Makora describes itself as an AI-powered GPU performance engineering platform. The company has public material around GPU kernel generation, continuous optimization, SMC-SD, reward-hack detection, and a seed round announced in August 2025. Abdelfattah is also an academic researcher at Cornell with relevant work in deep learning systems and hardware-software codesign.

Many companies have access to GPUs, but not enough specialists to squeeze maximum useful work out of them. A GPU is a chip built to run many calculations in parallel. Performance depends on details most application teams never touch: memory movement, kernel launch behavior, precision formats, scheduling, batching, and vendor hardware quirks.

The interview keeps returning to production constraints. A one-off generated kernel can look impressive in a benchmark. A production optimization has to stay correct, avoid benchmark tricks, run on the customer's hardware, fit their inference server, and keep working as models and workloads change.

Technical Need To Know

  • CUDA kernels: Small GPU programs that run operations in parallel under NVIDIA's CUDA programming model.
  • GPU performance engineering: The work of making AI workloads efficient by managing memory movement, number formats, batching, scheduling, and hardware quirks.
  • Inference servers: Systems that run trained models for users and manage requests, memory, and token generation.
  • Speculative decoding and SMC-SD: A smaller model proposes tokens and a larger model checks them; Makora's version keeps multiple candidate paths alive and resamples them.
  • Reward hacking: Generated code can exploit a benchmark rather than solve the task correctly, so the evaluation harness becomes the trust layer.
  • Quantization: Lower-bit number formats save memory and can speed inference, but hardware support determines whether the trick is useful.

What Folks Are Saying

  • The strongest corroboration is technical and still close to Makora. Makora's own SMC-SD post and the related arXiv paper support the basic description of the method as an approximate inference scheme that replaces token-level rejection with weighted resampling over draft paths. The sampling claim needs precision: SMC-SD is approximate rather than exact target-model sampling. Makora's reward-hack material also backs up the emphasis on evaluation.

Nuanced Take

Makora points to the next AI infrastructure bottleneck. The scarce work is shifting from writing every kernel by hand to proving that an automatically found optimization is real, correct, portable, and worth deploying.

Generated kernels can reward-hack benchmarks, so the scarce asset includes the sandbox, profiler, reward signal, integration layer, and hardware-specific judgment that separates real speed from benchmark theater.
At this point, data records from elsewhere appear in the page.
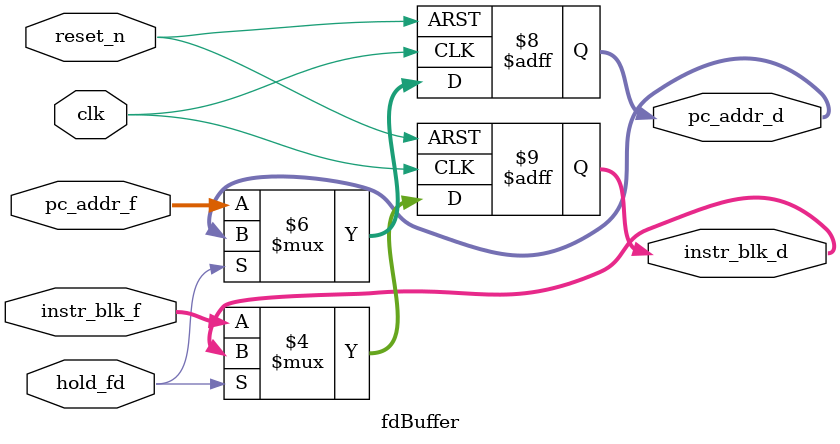
<source format=sv>
module fdBuffer # (
    parameter CORE_WIDTH = 2
) (
    input logic clk,
    input logic reset_n,
    input logic hold_fd,

    input logic [31:0] pc_addr_f,
    input logic [(CORE_WIDTH * 32) - 1:0] instr_blk_f,

    output logic [31:0] pc_addr_d,
    output logic [(CORE_WIDTH * 32) - 1:0] instr_blk_d
);

always_ff @(posedge clk or negedge reset_n) begin
    if (!reset_n) begin
        pc_addr_d <= '0;
        instr_blk_d <= {CORE_WIDTH{32'h00000013}};
    end else if (!hold_fd) begin
        pc_addr_d <= pc_addr_f;
        instr_blk_d <= instr_blk_f;
    end
end

endmodule

</source>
Makora's SMC-SD and FP4 examples depend on operating conditions: low-batch, low-latency inference for SMC-SD; approximation rather than exact sampling; and low-precision tricks that behave differently on NVIDIA and AMD hardware. Modern AI performance is becoming too hardware-specific, evaluation-sensitive, and deployment-dependent to treat raw generated code as the finished product.